Dans des secteurs plus sensibles comme la restauration ou le commerce de détail, une franchise reconnue peut faciliter l’obtention du financement par rapport à une entreprise indépendante.
Certaines banques canadiennes disposent même de programmes dédiés à des franchises déjà approuvées, permettant parfois de réduire l’apport demandé.
Exemples chiffrés par secteurs d’activité
Panorama concret des coûts d’acquisition
Commerce de détail indépendant : PME de 1,5M$ CAD, apport de 450K$ à 600K$ CAD, financement bancaire du solde selon l’expérience de l’acheteur.
Restaurant franchisé : acquisition de 1,8M$ CAD, apport de 35% à 40%, financement facilité par le franchiseur et la stabilité du modèle.

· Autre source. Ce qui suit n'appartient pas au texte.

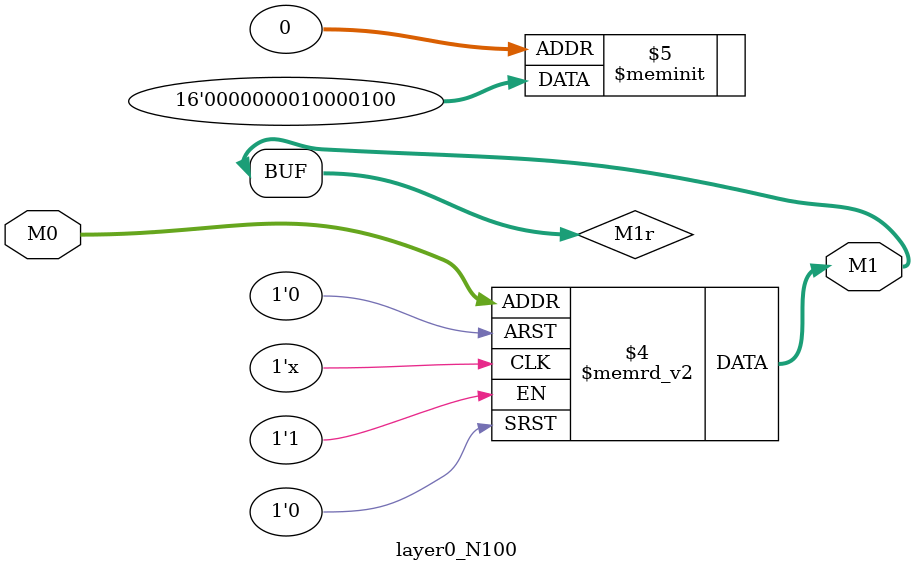
<source format=v>
module layer0_N100 ( input [2:0] M0, output [1:0] M1 );

	(*rom_style = "distributed" *) reg [1:0] M1r;
	assign M1 = M1r;
	always @ (M0) begin
		case (M0)
			3'b000: M1r = 2'b00;
			3'b100: M1r = 2'b00;
			3'b010: M1r = 2'b00;
			3'b110: M1r = 2'b00;
			3'b001: M1r = 2'b01;
			3'b101: M1r = 2'b00;
			3'b011: M1r = 2'b10;
			3'b111: M1r = 2'b00;

		endcase
	end
endmodule

</source>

Manufacturing avec bâtiment industriel : entreprise de 4M$ CAD incluant 1,5M$ CAD d’immobilier, apport de 1,2M$ à 1,6M$ CAD, financement bancaire combinant prêt commercial et hypothèque immobilière.
Services B2B : acquisition de 2,5M$ CAD, apport de 30%, financement BDC et earn-out permettant de limiter les liquidités investies au départ.
Technologie : transaction de 6M$ CAD, structure hybride avec investisseurs privés, financement bancaire et earn-out important lié à la croissance future.
Ces exemples illustrent la diversité des montages financiers possibles au Canada. Dans la pratique, la qualité du dossier, l’expérience de gestion et la capacité à rassurer les prêteurs restent souvent plus importantes que le seul montant de l’apport personnel.